Scandale présumé sur un penalty refusé en faveur du Maroc. À la veille des quarts, les Lions Indomptables se demandent si le ciel (ou le VAR) leur tombera sur la tête.

Alors que les Lions de l’Atlas griffaient à peine la Tanzanie (1-0) pour se qualifier, un incident a soudainement éclipsé le résultat : un contact d’Adam Masina sur Iddy Nado en fin de match, que l’arbitre Boubou Traoré n’a pas jugé digne d’un penalty… ni même d’une petite visite au VAR.
Immédiatement, les théories ont fusé : « Arbitrage maison ! », « Le Maroc a tout acheté ! » s’écrient certains, pendant que les Tanzaniens, verts de rage, évoquent un « scandale » qui entacherait la compétition. L’entraîneur Miguel Angel Gamondi a gentiment demandé à l’arbitre pourquoi il n’avait pas daigné consulter l’écran magique, en vain. La polémique est lancée, et elle atterrit pile sur le chemin du prochain adversaire marocain : le Cameroun.
Alors, à la veille de ce choc des titans en quarts de finale, une question brûle les lèvres à Yaoundé : faut-il s’attendre à la même météo arbitrale ? Les Lions Indomptables vont-ils devoir jouer avec un douzième homme en noir (et vert) dans le dos ? Certains fans camerounais, espiègles, suggèrent déjà de venir avec un kit de survie : des lunettes pour voir les fautes invisibles, un sifflet à fréquence anti-biais, et surtout, un très grand parapluie pour se protéger des potentielles « décisions marginales ».
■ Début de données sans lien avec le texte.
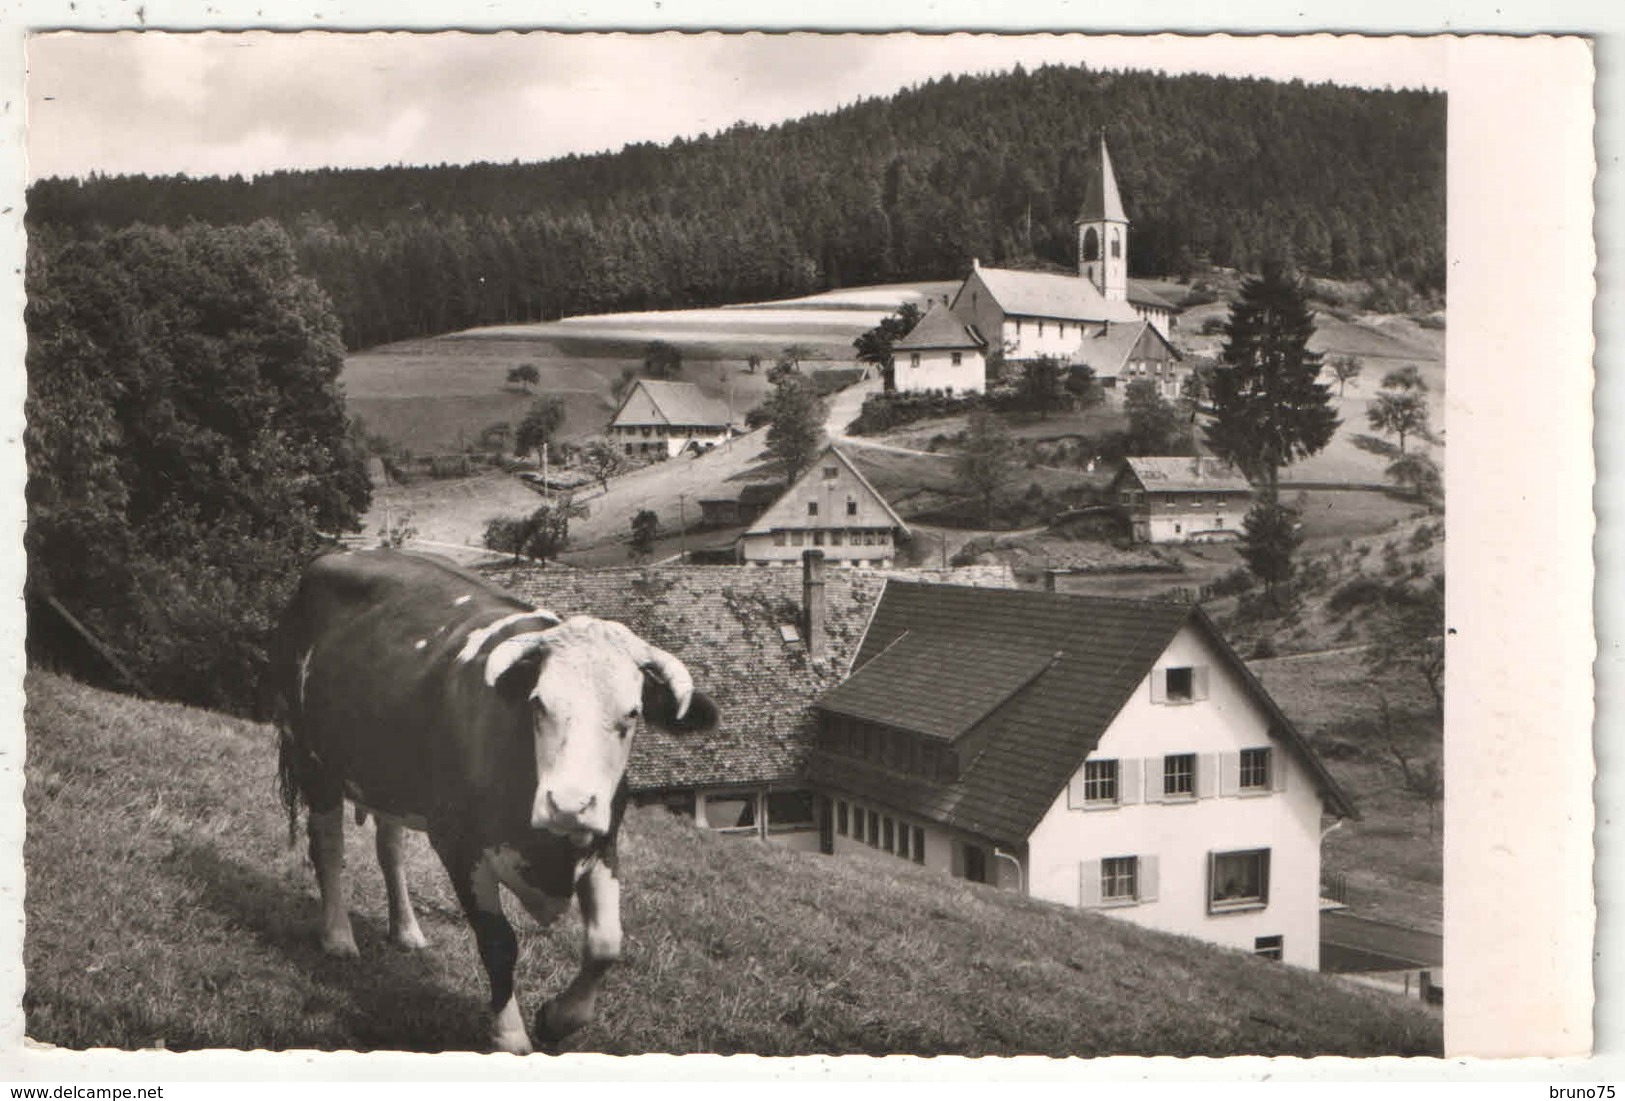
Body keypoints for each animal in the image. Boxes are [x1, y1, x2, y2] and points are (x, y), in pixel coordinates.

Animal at [273, 548, 718, 1058]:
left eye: (632, 713)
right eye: (539, 703)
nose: (568, 804)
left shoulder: (602, 844)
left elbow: (606, 945)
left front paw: (558, 1019)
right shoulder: (460, 846)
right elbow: (499, 941)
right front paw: (510, 1034)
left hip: (392, 778)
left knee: (391, 848)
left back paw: (406, 931)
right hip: (314, 759)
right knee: (328, 845)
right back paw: (338, 936)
Rigolos, ils murmurent : « Si jamais on obtient un penalty, on le tirera deux fois. Une fois pour nous, et une fois pour la Tanzanie, au cas où. » D’autres imaginent déjà Samuel Eto’o, président de la Fécafoot, monter vigoureusement au VAR lui-même pour « aider » l’arbitrage à bien voir les contacts.

Blague à part, ce petit feu médiatique arrive à point nommé pour mettre un zeste de pression supplémentaire sur les officiels. L’Afrique sera-t-elle salie par de nouvelles polémiques ? Ou bien, au contraire, ce tapage servira-t-il de rappel à l’ordre pour que le quart de finale se joue strictement sur le gazon, sous le regard ultra-scruté de toute une génération de supporters devenus, du jour au lendemain, des experts en droit arbitral ?
Une chose est sûre : à Rabat, tout le monde aura les yeux plus que jamais rivés sur le sifflet. Et le Cameroun, lui, aura peut-être glissé un petit dictionnaire français-malien (l’arbitre du match, M. Traoré, est Malien) dans ses crampons… au cas où il faille discuter le bout de gras.